La lettre pour Gambetta

Une aventure aérostatique bien française et cependant complètement oubliée ... en France.

Nous sommes au mois de novembre 1870, en plein siège de Paris. Grâce à un pigeon voyageur parvenu dans la capitale, le Gouverneur de Paris, le général Trochu, est en mesure de lire un message de Gambetta concernant la situation militaire. Dans celui-ci Gambetta déplore l'immobilis­me des troupes parisiennes. En effet, une ou plusieurs tentatives de sortie de Paris auraient mobilisé les Prussiens autour de la ville, empêchant les troupes ennemies de se joindre à celles du prince Frédéric Charles.

Pour répondre à Gambetta, Trochu décide le lancement d'un ballon, le "Ville d'Orléans". Il faut cependant prendre certaines précautions, les menaces de Bismarck contre les aéronautes quittant Paris encerclé, sont de plus en plus inquiétantes.

C'est ainsi, que depuis peu, les ballons s'envolent de nuit pour éviter d'être la cible du nouveau mousquet à ballon, Krupp.

ballon-1.jpg
Préparation d'un ballon place Saint-Pierre à Montmartre en 1870 (Photo Nadar)

La réponse que va emporter ce 34ème départ est d'importance : iI doit pré­venir Gambetta qu'une tentative de sortie doit être menée par le Général Auguste-Alexandre Ducrot, en vue d'effectuer sa jonction avec la 2ème Armée de la Loire.

C'est donc à 11 h 40, à la Gare du Nord que le "Ville d'Orléans" s'élè­ve, avec à son bord, Paul Valéry Rolier, pilote, dont c'est la 2ème ascension, et son aide Léonard Jules Bézier.

Le vent est du sud-oust et on espère que l'atterrissage aura lieu dans le nord de la France, voire en Belgique, d'où les aéronautes pourront regagner Tours, refuge du gouvernement français.

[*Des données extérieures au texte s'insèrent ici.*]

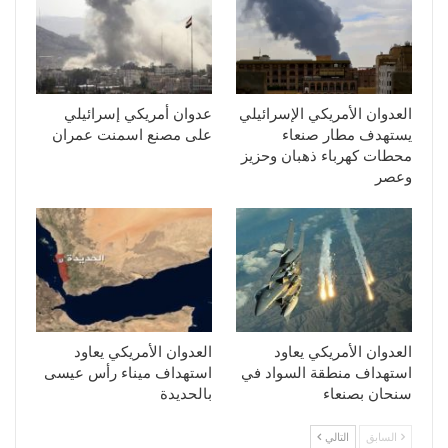
العدوان الأمريكي الإسرائيلي
عدوان أمريكي إسرائيلي
يستهدف مطار صنعاء
على مصنع اسمنت عمران
محطات كهرباء ذهبان وحزيز
وعصر
العدوان الأمريكي يعاود
العدوان الأمريكي يعاود
استهداف منطقة السواد في
استهداف ميناء رأس عيسى
سنحان بصنعاء
بالحديدة
السابق
التالي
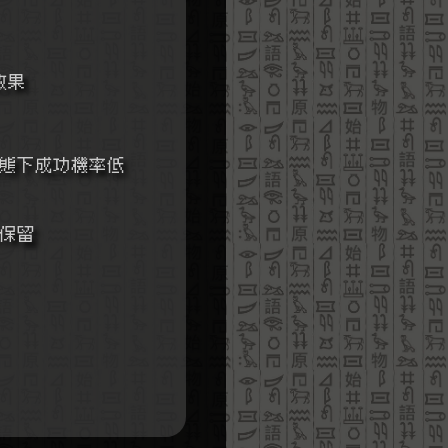
效果
狀態下成功機率低
仍保留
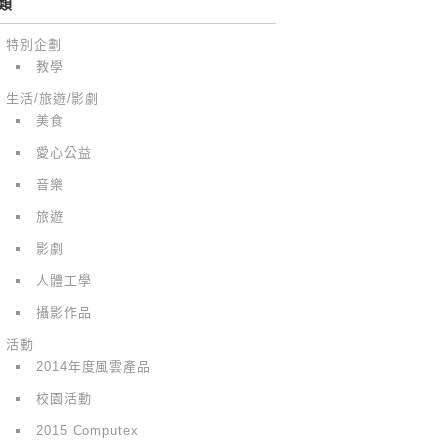
類
特別企劃
教學
生活/旅遊/影劇
美食
愛心公益
音樂
旅遊
影劇
人體工學
攝影作品
活動
2014年度風雲產品
校園活動
2015 Computex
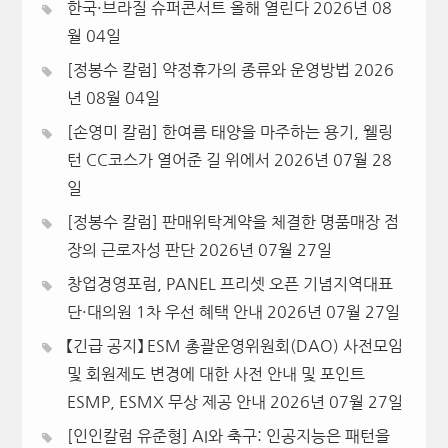
한국·브라질 슈퍼콘서트 올해 열린다
2026년 08
월 04일
[정봉수 칼럼] 약정휴가의 종류와 운영방법
2026
년 08월 04일
[손영미 칼럼] 한여름 태양을 마주하는 용기, 웰링
턴 CC코스가 열어준 길 위에서
2026년 07월 28
일
[정봉수 칼럼] 판매위탁계약을 체결한 명품매장 점
장의 근로자성 판단
2026년 07월 27일
창업경영포럼, PANEL 프리셋 오픈 기념지역대표
단·대의원 1차 우선 혜택 안내
2026년 07월 27일
【긴급 공지】 ESM 총괄운영위원회(DAO) 사전모임
및 회원제도 변경에 대한 사전 안내 및 포인트
ESMP, ESMX 무상 제공 안내
2026년 07월 27일
[인인칼럼 유준형] AI와 축구: 인공지능은 패턴을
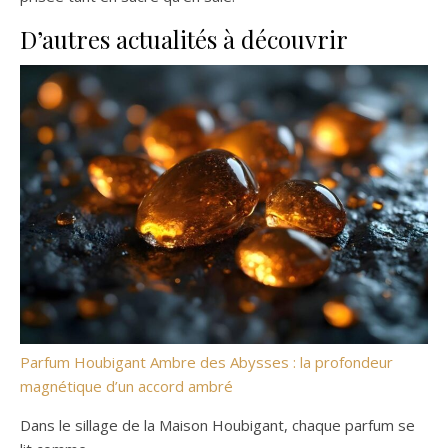
D’autres actualités à découvrir
Parfum Houbigant Ambre des Abysses : la profondeur
magnétique d’un accord ambré
Dans le sillage de la Maison Houbigant, chaque parfum se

Dès le début du voyage, la nuit et le brouillard isolent les aéronautes de la terre, ils n'ont plus aucun point de repère dès que les lumières de Paris ont disparu.

Vers 2 h 30 du matin, les voyageurs sont intrigués par un bruit continu ... Ils pensent qu'il s'agit d'un train se dirigeant dans la même direction qu'eux, vers le nord. Un peu plus tard, le même bruit se fait encore entendre, mais de façon plus persistante.

Croyant toujours à la présence de trains, les aéronautes se demandent pourquoi ils n'entendent pas les sifflets si caractéristiques des chemins de fer.

Dès la levée du jour, vers 6 h, le ballon descendant, le spectacle devient moins flou : la masse sombre située sous le ballon font penser à Rolier et Bérier qu'ils survolent une forêt. Une forêt qui bleuit et qui se transforme en mer écumeuse, maintenant bien visible à la longue vue.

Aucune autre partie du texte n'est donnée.